In the UK, the national consultation Growing Up in the Online World explored a ban for under‑16s. This closed on 26th May. UK Government announced a blanket ban on social media for under 16s, only two weeks after the national consultation closed.
UK Government has framed this action as “giving children back their childhood”, and said to follow in the steps of the Australian social media ban.
Scotland
Scotland’s Children and Young People’s Commissioner, Nicola Killean, warned there is not enough evidence to justify banning social media for under 16s. She noted that bans may isolate young people or push them onto less regulated platforms, increasing risk. She called instead for stronger platform accountability and better enforcement of existing laws.
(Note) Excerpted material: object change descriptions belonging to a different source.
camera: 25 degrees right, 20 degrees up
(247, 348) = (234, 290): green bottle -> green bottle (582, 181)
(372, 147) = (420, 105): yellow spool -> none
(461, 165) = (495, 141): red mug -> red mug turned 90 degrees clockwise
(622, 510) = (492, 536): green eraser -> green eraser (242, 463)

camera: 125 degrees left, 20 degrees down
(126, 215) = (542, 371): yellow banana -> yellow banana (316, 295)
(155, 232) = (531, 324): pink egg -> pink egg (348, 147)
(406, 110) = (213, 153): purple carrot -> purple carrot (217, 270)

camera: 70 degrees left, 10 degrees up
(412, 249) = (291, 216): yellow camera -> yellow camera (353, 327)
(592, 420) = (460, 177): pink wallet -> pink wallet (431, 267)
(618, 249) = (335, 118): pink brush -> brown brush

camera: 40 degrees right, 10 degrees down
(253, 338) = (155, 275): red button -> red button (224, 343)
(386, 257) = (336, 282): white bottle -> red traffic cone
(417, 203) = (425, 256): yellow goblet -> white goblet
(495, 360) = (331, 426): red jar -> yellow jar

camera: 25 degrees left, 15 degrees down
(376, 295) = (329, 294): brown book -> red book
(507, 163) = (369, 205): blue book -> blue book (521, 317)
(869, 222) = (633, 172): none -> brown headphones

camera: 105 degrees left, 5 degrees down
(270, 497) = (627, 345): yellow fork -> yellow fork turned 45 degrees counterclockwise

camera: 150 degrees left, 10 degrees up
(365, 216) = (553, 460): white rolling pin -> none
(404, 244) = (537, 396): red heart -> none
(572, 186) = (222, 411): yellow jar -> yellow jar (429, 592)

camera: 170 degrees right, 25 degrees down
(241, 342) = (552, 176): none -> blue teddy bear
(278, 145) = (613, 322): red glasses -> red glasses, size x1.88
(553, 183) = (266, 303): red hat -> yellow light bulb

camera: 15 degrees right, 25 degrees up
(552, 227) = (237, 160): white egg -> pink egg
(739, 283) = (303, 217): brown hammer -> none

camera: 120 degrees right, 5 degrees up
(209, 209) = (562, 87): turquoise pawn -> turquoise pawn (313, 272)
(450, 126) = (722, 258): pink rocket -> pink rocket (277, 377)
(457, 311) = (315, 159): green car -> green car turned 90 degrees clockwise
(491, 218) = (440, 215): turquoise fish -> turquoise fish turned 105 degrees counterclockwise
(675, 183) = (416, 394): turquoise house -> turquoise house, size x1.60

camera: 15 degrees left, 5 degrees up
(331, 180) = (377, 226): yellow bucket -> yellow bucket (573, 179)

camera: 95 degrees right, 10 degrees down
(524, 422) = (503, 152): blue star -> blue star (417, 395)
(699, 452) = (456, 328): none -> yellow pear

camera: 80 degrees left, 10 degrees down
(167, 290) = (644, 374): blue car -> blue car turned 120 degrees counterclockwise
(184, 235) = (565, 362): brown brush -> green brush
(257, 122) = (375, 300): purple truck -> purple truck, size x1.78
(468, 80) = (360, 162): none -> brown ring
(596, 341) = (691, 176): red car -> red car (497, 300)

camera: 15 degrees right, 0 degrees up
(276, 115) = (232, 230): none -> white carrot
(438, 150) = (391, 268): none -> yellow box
Together (Scottish Alliance for Children’s Rights) also did not support a blanket ban, urging the government to work with children and young people to create nuanced, evidence‑based policy.
Europe
Eurochild has argued that Europe already has strong laws — the DSA and GDPR — but they are poorly enforced. Instead of bans, it called for:
safe‑by‑design platforms
bans on manipulative design and behavioural ads to minors
default‑high privacy settings
tools that help children pause before sharing risky content
Eurochild stressed that children value being online for learning, creativity, friendships, and support, and must be involved in shaping digital policy.
Conclusion
Across children’s rights organisations in the UK and Europe there is one consistent message: Protecting children online requires systemic change – not simple bans.
Real safety will come from platform responsibility, rights‑respecting design, and meaningful engagement with young people, not from cutting children off from the digital spaces they rely on.